Records shown ::
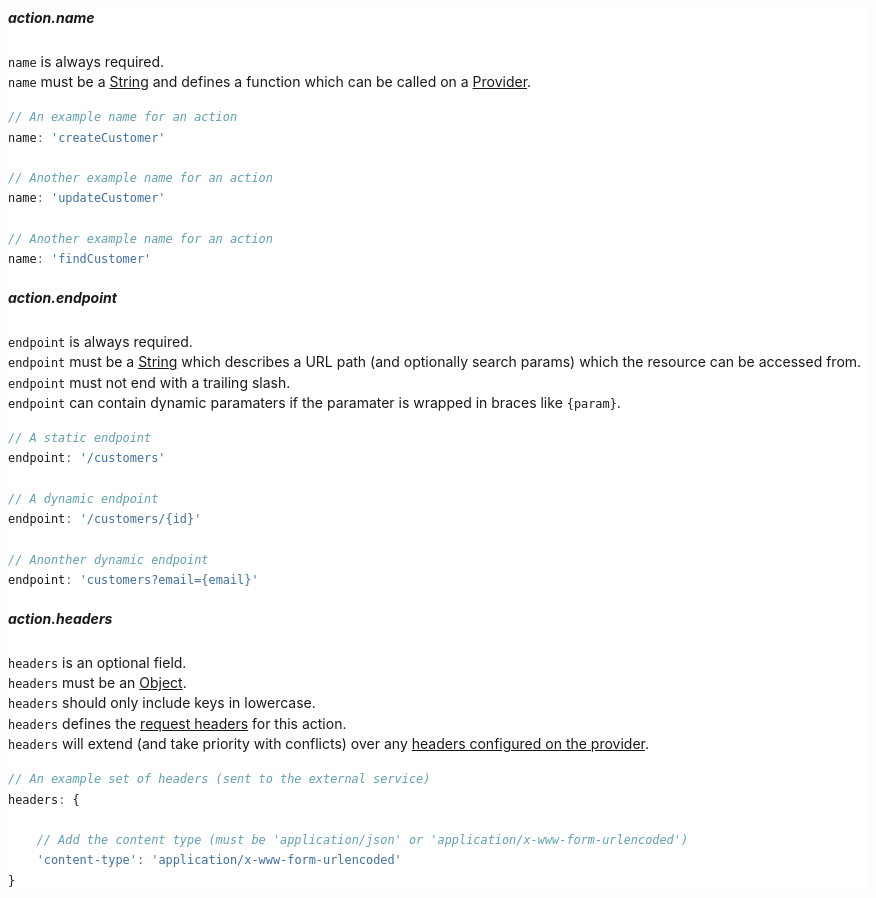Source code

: ##### action.name

`name` is always required.<br>
`name` must be a [String](https://developer.mozilla.org/en-US/docs/Web/JavaScript/Reference/Global_Objects/String) and defines a function which can be called on a [Provider](#provider).<br>

```ts
// An example name for an action 
name: 'createCustomer'

// Another example name for an action
name: 'updateCustomer'

// Another example name for an action
name: 'findCustomer'
```

##### action.endpoint

`endpoint` is always required.<br>
`endpoint` must be a [String](https://developer.mozilla.org/en-US/docs/Web/JavaScript/Reference/Global_Objects/String) which describes a URL path (and optionally search params) which the resource can be accessed from.<br>
`endpoint` must not end with a trailing slash.<br>
`endpoint` can contain dynamic paramaters if the paramater is wrapped in braces like `{param}`.<br>

```ts
// A static endpoint
endpoint: '/customers'

// A dynamic endpoint
endpoint: '/customers/{id}'

// Anonther dynamic endpoint
endpoint: 'customers?email={email}'
```

##### action.headers

`headers` is an optional field.<br>
`headers` must be an [Object](https://developer.mozilla.org/en-US/docs/Web/JavaScript/Reference/Global_Objects/Object).<br>
`headers` should only include keys in lowercase.<br>
`headers` defines the [request headers](https://developer.mozilla.org/en-US/docs/Web/API/Request/headers) for this action.<br>
`headers` will extend (and take priority with conflicts) over any [headers configured on the provider](#providerheaders).<br>

```ts
// An example set of headers (sent to the external service)
headers: {
    
    // Add the content type (must be 'application/json' or 'application/x-www-form-urlencoded')
    'content-type': 'application/x-www-form-urlencoded'
}
```

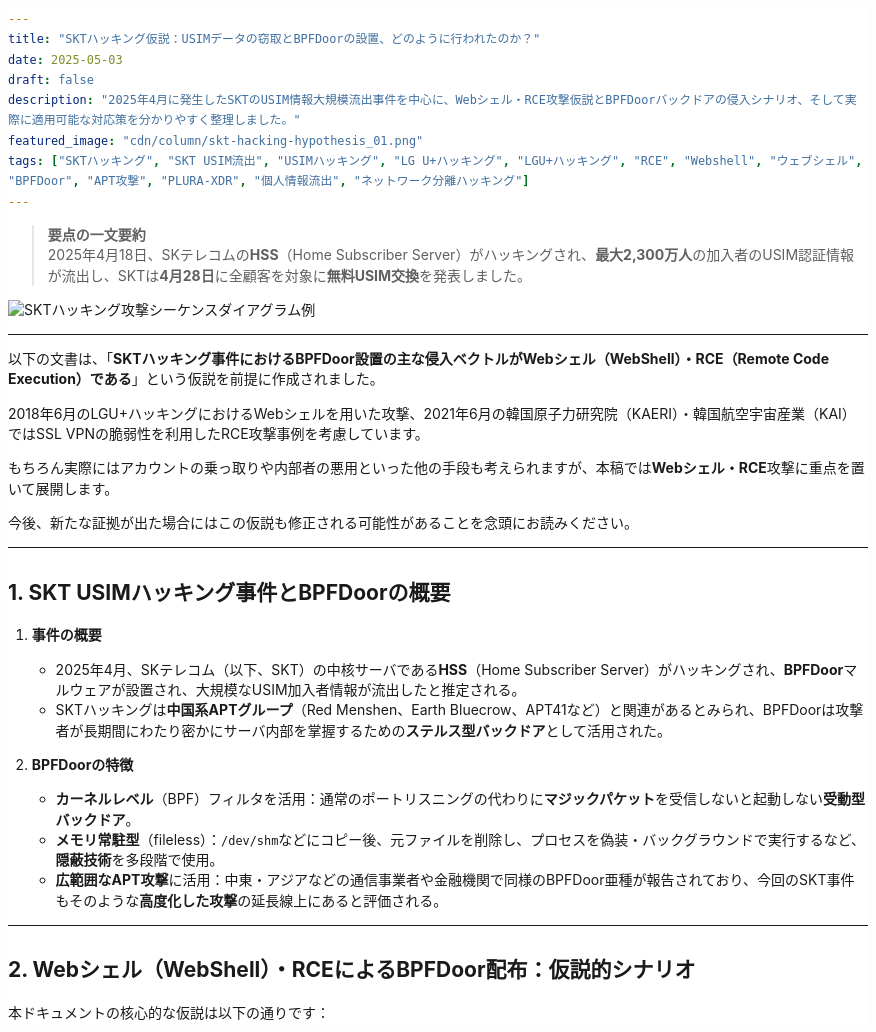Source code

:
 ```yaml
---
title: "SKTハッキング仮説：USIMデータの窃取とBPFDoorの設置、どのように行われたのか？"
date: 2025-05-03
draft: false
description: "2025年4月に発生したSKTのUSIM情報大規模流出事件を中心に、Webシェル・RCE攻撃仮説とBPFDoorバックドアの侵入シナリオ、そして実際に適用可能な対応策を分かりやすく整理しました。"
featured_image: "cdn/column/skt-hacking-hypothesis_01.png"
tags: ["SKTハッキング", "SKT USIM流出", "USIMハッキング", "LG U+ハッキング", "LGU+ハッキング", "RCE", "Webshell", "ウェブシェル", "BPFDoor", "APT攻撃", "PLURA-XDR", "個人情報流出", "ネットワーク分離ハッキング"]
---
```


> **要点の一文要約**  
> 2025年4月18日、SKテレコムの**HSS**（Home Subscriber Server）がハッキングされ、**最大2,300万人**の加入者のUSIM認証情報が流出し、SKTは**4月28日**に全顧客を対象に**無料USIM交換**を発表しました。



![SKTハッキング攻撃シーケンスダイアグラム例](https://blog.plura.io/cdn/column/skt-hacking-hypothesis_01.png)

---

以下の文書は、「**SKTハッキング事件におけるBPFDoor設置の主な侵入ベクトルがWebシェル（WebShell）・RCE（Remote Code Execution）である**」という仮説を前提に作成されました。

2018年6月のLGU+ハッキングにおけるWebシェルを用いた攻撃、2021年6月の韓国原子力研究院（KAERI）・韓国航空宇宙産業（KAI）ではSSL VPNの脆弱性を利用したRCE攻撃事例を考慮しています。

もちろん実際にはアカウントの乗っ取りや内部者の悪用といった他の手段も考えられますが、本稿では**Webシェル・RCE**攻撃に重点を置いて展開します。

今後、新たな証拠が出た場合にはこの仮説も修正される可能性があることを念頭にお読みください。

---

## 1. SKT USIMハッキング事件とBPFDoorの概要

1. **事件の概要**

   - 2025年4月、SKテレコム（以下、SKT）の中核サーバである**HSS**（Home Subscriber Server）がハッキングされ、**BPFDoor**マルウェアが設置され、大規模なUSIM加入者情報が流出したと推定される。  
   - SKTハッキングは**中国系APTグループ**（Red Menshen、Earth Bluecrow、APT41など）と関連があるとみられ、BPFDoorは攻撃者が長期間にわたり密かにサーバ内部を掌握するための**ステルス型バックドア**として活用された。

2. **BPFDoorの特徴**

   - **カーネルレベル**（BPF）フィルタを活用：通常のポートリスニングの代わりに**マジックパケット**を受信しないと起動しない**受動型バックドア**。  
   - **メモリ常駐型**（fileless）：`/dev/shm`などにコピー後、元ファイルを削除し、プロセスを偽装・バックグラウンドで実行するなど、**隠蔽技術**を多段階で使用。  
   - **広範囲なAPT攻撃**に活用：中東・アジアなどの通信事業者や金融機関で同様のBPFDoor亜種が報告されており、今回のSKT事件もそのような**高度化した攻撃**の延長線上にあると評価される。

---

## 2. Webシェル（WebShell）・RCEによるBPFDoor配布：仮説的シナリオ

本ドキュメントの核心的な仮説は以下の通りです：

Work instructions :: Your copy should match the records above exactly, except that it contains no pictures.

Solution for this exercise ::
Source code

: ##### action.name

`name` is always required.<br>
`name` must be a [String](https://developer.mozilla.org/en-US/docs/Web/JavaScript/Reference/Global_Objects/String) and defines a function which can be called on a [Provider](#provider).<br>

```ts
// An example name for an action 
name: 'createCustomer'

// Another example name for an action
name: 'updateCustomer'

// Another example name for an action
name: 'findCustomer'
```

##### action.endpoint

`endpoint` is always required.<br>
`endpoint` must be a [String](https://developer.mozilla.org/en-US/docs/Web/JavaScript/Reference/Global_Objects/String) which describes a URL path (and optionally search params) which the resource can be accessed from.<br>
`endpoint` must not end with a trailing slash.<br>
`endpoint` can contain dynamic paramaters if the paramater is wrapped in braces like `{param}`.<br>

```ts
// A static endpoint
endpoint: '/customers'

// A dynamic endpoint
endpoint: '/customers/{id}'

// Anonther dynamic endpoint
endpoint: 'customers?email={email}'
```

##### action.headers

`headers` is an optional field.<br>
`headers` must be an [Object](https://developer.mozilla.org/en-US/docs/Web/JavaScript/Reference/Global_Objects/Object).<br>
`headers` should only include keys in lowercase.<br>
`headers` defines the [request headers](https://developer.mozilla.org/en-US/docs/Web/API/Request/headers) for this action.<br>
`headers` will extend (and take priority with conflicts) over any [headers configured on the provider](#providerheaders).<br>

```ts
// An example set of headers (sent to the external service)
headers: {
    
    // Add the content type (must be 'application/json' or 'application/x-www-form-urlencoded')
    'content-type': 'application/x-www-form-urlencoded'
}
```

Source code

:
 ```yaml
---
title: "SKTハッキング仮説：USIMデータの窃取とBPFDoorの設置、どのように行われたのか？"
date: 2025-05-03
draft: false
description: "2025年4月に発生したSKTのUSIM情報大規模流出事件を中心に、Webシェル・RCE攻撃仮説とBPFDoorバックドアの侵入シナリオ、そして実際に適用可能な対応策を分かりやすく整理しました。"
featured_image: "cdn/column/skt-hacking-hypothesis_01.png"
tags: ["SKTハッキング", "SKT USIM流出", "USIMハッキング", "LG U+ハッキング", "LGU+ハッキング", "RCE", "Webshell", "ウェブシェル", "BPFDoor", "APT攻撃", "PLURA-XDR", "個人情報流出", "ネットワーク分離ハッキング"]
---
```


> **要点の一文要約**  
> 2025年4月18日、SKテレコムの**HSS**（Home Subscriber Server）がハッキングされ、**最大2,300万人**の加入者のUSIM認証情報が流出し、SKTは**4月28日**に全顧客を対象に**無料USIM交換**を発表しました。



![SKTハッキング攻撃シーケンスダイアグラム例](https://blog.plura.io/cdn/column/skt-hacking-hypothesis_01.png)

---

以下の文書は、「**SKTハッキング事件におけるBPFDoor設置の主な侵入ベクトルがWebシェル（WebShell）・RCE（Remote Code Execution）である**」という仮説を前提に作成されました。

2018年6月のLGU+ハッキングにおけるWebシェルを用いた攻撃、2021年6月の韓国原子力研究院（KAERI）・韓国航空宇宙産業（KAI）ではSSL VPNの脆弱性を利用したRCE攻撃事例を考慮しています。

もちろん実際にはアカウントの乗っ取りや内部者の悪用といった他の手段も考えられますが、本稿では**Webシェル・RCE**攻撃に重点を置いて展開します。

今後、新たな証拠が出た場合にはこの仮説も修正される可能性があることを念頭にお読みください。

---

## 1. SKT USIMハッキング事件とBPFDoorの概要

1. **事件の概要**

   - 2025年4月、SKテレコム（以下、SKT）の中核サーバである**HSS**（Home Subscriber Server）がハッキングされ、**BPFDoor**マルウェアが設置され、大規模なUSIM加入者情報が流出したと推定される。  
   - SKTハッキングは**中国系APTグループ**（Red Menshen、Earth Bluecrow、APT41など）と関連があるとみられ、BPFDoorは攻撃者が長期間にわたり密かにサーバ内部を掌握するための**ステルス型バックドア**として活用された。

2. **BPFDoorの特徴**

   - **カーネルレベル**（BPF）フィルタを活用：通常のポートリスニングの代わりに**マジックパケット**を受信しないと起動しない**受動型バックドア**。  
   - **メモリ常駐型**（fileless）：`/dev/shm`などにコピー後、元ファイルを削除し、プロセスを偽装・バックグラウンドで実行するなど、**隠蔽技術**を多段階で使用。  
   - **広範囲なAPT攻撃**に活用：中東・アジアなどの通信事業者や金融機関で同様のBPFDoor亜種が報告されており、今回のSKT事件もそのような**高度化した攻撃**の延長線上にあると評価される。

---

## 2. Webシェル（WebShell）・RCEによるBPFDoor配布：仮説的シナリオ

本ドキュメントの核心的な仮説は以下の通りです：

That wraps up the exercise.